[[ Materials provided, beginning ]]
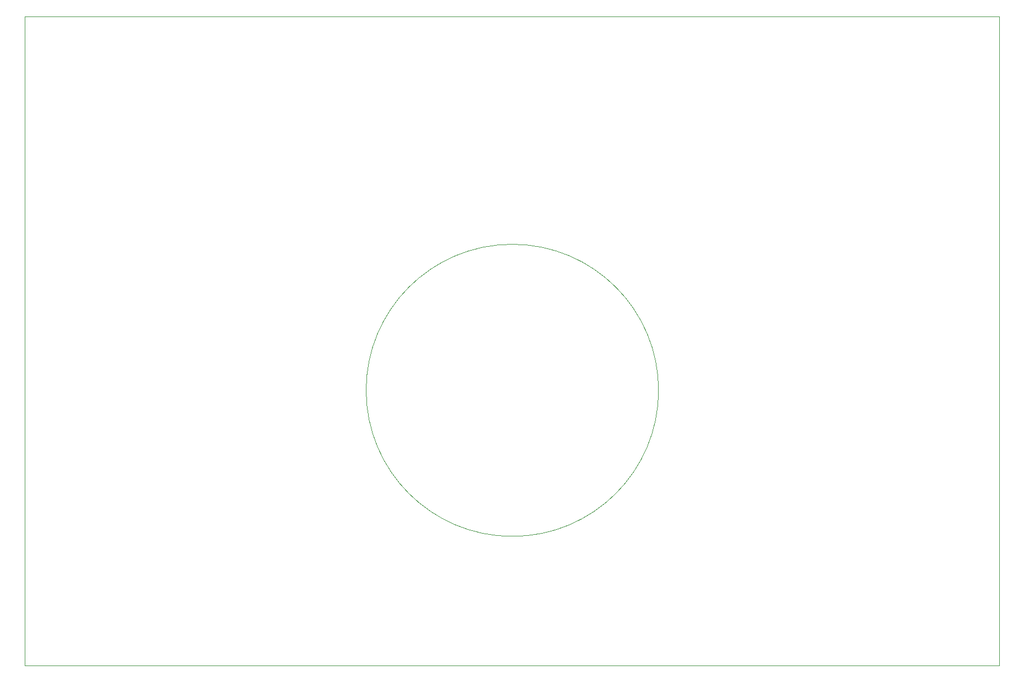
<source format=gbr>
%TF.GenerationSoftware,KiCad,Pcbnew,9.0.5*%
%TF.CreationDate,2025-10-21T17:57:34+02:00*%
%TF.ProjectId,TUNER_KT0936MB9,54554e45-525f-44b5-9430-3933364d4239,rev?*%
%TF.SameCoordinates,Original*%
%TF.FileFunction,Profile,NP*%
%FSLAX46Y46*%
G04 Gerber Fmt 4.6, Leading zero omitted, Abs format (unit mm)*
G04 Created by KiCad (PCBNEW 9.0.5) date 2025-10-21 17:57:34*
%MOMM*%
%LPD*%
G01*
G04 APERTURE LIST*
%TA.AperFunction,Profile*%
%ADD10C,0.050000*%
%TD*%
%TA.AperFunction,Profile*%
%ADD11C,0.100000*%
%TD*%
G04 APERTURE END LIST*
D10*
X57790000Y-53660000D02*
X207790000Y-53660000D01*
X207790000Y-153660000D01*
X57790000Y-153660000D01*
X57790000Y-53660000D01*
D11*
X155350000Y-111250000D02*
G75*
G02*
X110350000Y-111250000I-22500000J0D01*
G01*
X110350000Y-111250000D02*
G75*
G02*
X155350000Y-111250000I22500000J0D01*
G01*
M02*

</source>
[[ Materials provided, end ]]
» **Work item**
Produce a verbatim copy of the listing, leaving out all pictures.

» **Task solution**
<source format=gbr>
%TF.GenerationSoftware,KiCad,Pcbnew,9.0.5*%
%TF.CreationDate,2025-10-21T17:57:34+02:00*%
%TF.ProjectId,TUNER_KT0936MB9,54554e45-525f-44b5-9430-3933364d4239,rev?*%
%TF.SameCoordinates,Original*%
%TF.FileFunction,Profile,NP*%
%FSLAX46Y46*%
G04 Gerber Fmt 4.6, Leading zero omitted, Abs format (unit mm)*
G04 Created by KiCad (PCBNEW 9.0.5) date 2025-10-21 17:57:34*
%MOMM*%
%LPD*%
G01*
G04 APERTURE LIST*
%TA.AperFunction,Profile*%
%ADD10C,0.050000*%
%TD*%
%TA.AperFunction,Profile*%
%ADD11C,0.100000*%
%TD*%
G04 APERTURE END LIST*
D10*
X57790000Y-53660000D02*
X207790000Y-53660000D01*
X207790000Y-153660000D01*
X57790000Y-153660000D01*
X57790000Y-53660000D01*
D11*
X155350000Y-111250000D02*
G75*
G02*
X110350000Y-111250000I-22500000J0D01*
G01*
X110350000Y-111250000D02*
G75*
G02*
X155350000Y-111250000I22500000J0D01*
G01*
M02*

</source>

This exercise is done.